**ASSIGNED TASK**
Pull every line containing "seed" out of the listing below.

**INFORMATION GIVEN**

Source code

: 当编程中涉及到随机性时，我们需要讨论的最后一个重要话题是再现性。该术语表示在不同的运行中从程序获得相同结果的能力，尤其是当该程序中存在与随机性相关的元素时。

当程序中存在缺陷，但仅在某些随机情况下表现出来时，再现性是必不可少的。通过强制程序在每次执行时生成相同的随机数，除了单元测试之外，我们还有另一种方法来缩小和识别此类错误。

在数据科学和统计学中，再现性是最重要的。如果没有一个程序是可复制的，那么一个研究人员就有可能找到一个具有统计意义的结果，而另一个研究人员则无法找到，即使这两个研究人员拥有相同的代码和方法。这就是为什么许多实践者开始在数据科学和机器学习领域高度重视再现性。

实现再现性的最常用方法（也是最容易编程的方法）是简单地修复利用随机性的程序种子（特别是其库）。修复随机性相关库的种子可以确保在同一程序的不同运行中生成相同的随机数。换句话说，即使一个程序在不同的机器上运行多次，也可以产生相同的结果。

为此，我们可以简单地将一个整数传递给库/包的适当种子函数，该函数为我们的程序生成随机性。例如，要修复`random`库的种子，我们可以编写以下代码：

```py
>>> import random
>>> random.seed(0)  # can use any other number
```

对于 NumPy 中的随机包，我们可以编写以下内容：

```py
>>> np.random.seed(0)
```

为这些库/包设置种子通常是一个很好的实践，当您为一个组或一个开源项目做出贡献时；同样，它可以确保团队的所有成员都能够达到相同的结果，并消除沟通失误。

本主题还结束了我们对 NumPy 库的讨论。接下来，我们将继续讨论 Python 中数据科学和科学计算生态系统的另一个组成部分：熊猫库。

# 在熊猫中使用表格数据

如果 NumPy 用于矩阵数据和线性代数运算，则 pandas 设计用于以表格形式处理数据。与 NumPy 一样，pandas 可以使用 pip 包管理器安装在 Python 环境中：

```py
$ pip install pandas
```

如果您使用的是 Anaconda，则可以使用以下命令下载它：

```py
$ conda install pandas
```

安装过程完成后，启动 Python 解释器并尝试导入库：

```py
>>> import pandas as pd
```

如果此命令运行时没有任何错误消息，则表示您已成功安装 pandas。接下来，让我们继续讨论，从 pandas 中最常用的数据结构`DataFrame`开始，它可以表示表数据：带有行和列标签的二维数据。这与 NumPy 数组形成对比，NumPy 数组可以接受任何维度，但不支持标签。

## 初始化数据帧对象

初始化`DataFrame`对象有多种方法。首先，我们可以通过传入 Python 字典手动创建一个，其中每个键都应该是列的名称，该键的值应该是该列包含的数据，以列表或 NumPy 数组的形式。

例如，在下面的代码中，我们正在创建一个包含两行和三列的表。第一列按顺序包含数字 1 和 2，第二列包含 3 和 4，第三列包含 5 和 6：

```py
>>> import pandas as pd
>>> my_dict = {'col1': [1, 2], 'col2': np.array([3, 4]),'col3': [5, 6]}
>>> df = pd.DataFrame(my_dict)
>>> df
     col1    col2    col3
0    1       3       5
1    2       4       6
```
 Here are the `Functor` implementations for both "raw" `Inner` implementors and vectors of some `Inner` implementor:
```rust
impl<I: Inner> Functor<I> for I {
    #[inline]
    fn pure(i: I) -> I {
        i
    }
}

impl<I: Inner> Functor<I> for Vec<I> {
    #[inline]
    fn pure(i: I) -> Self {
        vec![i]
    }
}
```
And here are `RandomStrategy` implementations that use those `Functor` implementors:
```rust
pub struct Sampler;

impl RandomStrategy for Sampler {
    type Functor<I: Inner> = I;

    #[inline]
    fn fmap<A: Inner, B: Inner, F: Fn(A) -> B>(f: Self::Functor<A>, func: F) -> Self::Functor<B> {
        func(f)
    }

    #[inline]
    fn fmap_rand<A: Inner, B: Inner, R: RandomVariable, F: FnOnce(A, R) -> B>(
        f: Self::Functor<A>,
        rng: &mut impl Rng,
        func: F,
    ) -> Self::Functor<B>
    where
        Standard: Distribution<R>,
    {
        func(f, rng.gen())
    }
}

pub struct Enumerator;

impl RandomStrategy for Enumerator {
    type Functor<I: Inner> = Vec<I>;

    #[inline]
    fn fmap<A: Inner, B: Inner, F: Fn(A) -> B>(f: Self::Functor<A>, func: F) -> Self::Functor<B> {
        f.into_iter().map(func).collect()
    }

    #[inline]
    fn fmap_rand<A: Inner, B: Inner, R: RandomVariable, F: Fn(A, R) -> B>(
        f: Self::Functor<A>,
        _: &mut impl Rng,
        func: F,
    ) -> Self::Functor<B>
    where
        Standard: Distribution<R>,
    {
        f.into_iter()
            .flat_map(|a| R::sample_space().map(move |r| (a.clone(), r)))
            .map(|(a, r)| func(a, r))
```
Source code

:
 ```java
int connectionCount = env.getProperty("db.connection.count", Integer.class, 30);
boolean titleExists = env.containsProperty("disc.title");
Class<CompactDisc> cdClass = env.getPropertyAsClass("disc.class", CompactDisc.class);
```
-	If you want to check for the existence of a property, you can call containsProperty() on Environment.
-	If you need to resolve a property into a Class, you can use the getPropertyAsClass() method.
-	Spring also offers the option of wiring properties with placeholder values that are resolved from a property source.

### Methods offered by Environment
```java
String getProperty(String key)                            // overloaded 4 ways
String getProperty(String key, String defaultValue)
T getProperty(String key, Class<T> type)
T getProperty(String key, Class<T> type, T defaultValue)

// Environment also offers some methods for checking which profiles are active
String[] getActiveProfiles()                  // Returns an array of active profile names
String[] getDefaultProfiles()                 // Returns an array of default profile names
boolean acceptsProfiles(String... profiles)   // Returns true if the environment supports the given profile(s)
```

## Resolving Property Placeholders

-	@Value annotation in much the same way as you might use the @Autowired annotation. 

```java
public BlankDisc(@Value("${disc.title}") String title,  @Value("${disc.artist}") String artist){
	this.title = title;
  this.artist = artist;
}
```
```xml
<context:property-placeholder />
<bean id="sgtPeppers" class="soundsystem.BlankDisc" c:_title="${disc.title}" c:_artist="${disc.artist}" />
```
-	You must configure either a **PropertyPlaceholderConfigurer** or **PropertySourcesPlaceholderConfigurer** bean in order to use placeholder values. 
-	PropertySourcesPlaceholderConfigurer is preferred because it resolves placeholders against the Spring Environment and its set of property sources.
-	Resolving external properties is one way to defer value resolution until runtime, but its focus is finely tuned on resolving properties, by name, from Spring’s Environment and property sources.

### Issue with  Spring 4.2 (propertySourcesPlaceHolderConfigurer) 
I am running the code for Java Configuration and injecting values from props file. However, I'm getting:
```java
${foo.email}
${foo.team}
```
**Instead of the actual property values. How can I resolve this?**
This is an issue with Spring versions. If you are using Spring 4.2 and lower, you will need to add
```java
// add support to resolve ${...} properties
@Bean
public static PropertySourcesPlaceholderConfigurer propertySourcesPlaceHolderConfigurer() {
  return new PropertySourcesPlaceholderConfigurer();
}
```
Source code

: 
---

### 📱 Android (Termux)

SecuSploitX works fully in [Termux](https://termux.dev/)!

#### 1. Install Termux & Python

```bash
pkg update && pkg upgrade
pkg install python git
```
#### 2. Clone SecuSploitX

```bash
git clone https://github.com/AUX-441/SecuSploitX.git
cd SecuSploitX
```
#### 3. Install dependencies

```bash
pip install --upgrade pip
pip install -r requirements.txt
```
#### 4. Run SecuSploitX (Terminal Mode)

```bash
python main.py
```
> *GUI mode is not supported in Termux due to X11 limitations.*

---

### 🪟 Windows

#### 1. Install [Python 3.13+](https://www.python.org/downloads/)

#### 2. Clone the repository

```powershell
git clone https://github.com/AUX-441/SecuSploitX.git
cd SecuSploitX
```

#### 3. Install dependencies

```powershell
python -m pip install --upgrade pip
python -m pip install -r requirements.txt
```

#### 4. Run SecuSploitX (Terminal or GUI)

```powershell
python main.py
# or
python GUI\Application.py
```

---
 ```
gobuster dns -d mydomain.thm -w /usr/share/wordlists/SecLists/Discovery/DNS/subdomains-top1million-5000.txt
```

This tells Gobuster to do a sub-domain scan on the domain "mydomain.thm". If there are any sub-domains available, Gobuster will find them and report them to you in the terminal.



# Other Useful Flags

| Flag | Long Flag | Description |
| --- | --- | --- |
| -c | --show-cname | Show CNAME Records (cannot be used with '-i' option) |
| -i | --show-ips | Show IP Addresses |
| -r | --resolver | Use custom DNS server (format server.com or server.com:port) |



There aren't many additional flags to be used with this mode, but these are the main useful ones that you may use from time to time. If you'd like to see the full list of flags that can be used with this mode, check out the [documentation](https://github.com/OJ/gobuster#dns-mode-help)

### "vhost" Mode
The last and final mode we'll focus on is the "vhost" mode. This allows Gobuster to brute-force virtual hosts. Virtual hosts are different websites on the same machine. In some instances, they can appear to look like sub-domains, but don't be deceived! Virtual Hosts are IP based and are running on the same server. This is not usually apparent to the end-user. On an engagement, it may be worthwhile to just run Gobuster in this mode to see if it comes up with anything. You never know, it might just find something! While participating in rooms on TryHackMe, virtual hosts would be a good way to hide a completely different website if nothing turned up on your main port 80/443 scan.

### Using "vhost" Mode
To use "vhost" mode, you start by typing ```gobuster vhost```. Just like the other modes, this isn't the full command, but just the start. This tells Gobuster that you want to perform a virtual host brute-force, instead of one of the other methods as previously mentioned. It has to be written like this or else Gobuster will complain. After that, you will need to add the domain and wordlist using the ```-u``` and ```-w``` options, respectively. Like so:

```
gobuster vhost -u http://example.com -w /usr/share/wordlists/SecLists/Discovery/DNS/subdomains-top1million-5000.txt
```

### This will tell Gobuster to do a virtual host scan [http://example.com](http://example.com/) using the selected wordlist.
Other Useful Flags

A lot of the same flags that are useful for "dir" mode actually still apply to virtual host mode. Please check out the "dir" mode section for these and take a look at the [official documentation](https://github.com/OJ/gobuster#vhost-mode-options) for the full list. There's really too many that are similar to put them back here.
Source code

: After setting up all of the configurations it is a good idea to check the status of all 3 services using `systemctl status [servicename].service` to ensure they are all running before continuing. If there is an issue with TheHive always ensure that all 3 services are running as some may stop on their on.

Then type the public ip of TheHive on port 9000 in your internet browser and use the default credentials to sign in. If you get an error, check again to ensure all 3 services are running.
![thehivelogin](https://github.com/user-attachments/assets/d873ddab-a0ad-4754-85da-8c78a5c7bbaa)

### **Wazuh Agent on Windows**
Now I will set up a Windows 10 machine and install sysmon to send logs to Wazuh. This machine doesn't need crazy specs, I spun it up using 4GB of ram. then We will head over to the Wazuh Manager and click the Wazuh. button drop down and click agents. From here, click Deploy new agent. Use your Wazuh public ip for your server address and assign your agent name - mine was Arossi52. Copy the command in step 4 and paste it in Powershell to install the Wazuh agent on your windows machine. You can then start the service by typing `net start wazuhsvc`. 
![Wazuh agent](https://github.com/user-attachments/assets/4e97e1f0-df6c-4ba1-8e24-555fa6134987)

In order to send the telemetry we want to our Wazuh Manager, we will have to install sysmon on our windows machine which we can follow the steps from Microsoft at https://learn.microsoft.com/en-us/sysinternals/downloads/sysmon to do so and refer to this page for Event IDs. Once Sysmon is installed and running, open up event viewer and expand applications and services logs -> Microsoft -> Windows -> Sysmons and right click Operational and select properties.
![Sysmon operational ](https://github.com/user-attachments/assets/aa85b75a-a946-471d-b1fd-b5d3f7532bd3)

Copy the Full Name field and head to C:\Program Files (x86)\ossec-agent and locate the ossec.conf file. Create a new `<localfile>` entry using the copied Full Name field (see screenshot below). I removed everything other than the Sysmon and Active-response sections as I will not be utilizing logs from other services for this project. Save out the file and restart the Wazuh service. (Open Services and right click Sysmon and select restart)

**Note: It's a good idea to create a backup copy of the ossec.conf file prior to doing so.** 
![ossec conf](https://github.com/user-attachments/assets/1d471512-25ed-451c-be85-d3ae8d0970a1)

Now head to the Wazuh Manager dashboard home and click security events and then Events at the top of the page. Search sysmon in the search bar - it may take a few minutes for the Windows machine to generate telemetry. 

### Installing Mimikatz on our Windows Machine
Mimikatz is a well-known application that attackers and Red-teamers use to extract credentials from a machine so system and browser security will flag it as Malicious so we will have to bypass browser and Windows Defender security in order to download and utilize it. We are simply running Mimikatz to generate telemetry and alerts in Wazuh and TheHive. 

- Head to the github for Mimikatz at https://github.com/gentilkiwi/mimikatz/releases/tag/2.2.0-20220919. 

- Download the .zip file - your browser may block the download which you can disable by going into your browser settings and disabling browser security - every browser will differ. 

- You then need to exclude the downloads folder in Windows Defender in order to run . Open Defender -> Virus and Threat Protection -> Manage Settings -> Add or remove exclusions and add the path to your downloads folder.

**SOLUTION TO THIS EXERCISE**
>>> random.seed(0)  # can use any other number
>>> np.random.seed(0)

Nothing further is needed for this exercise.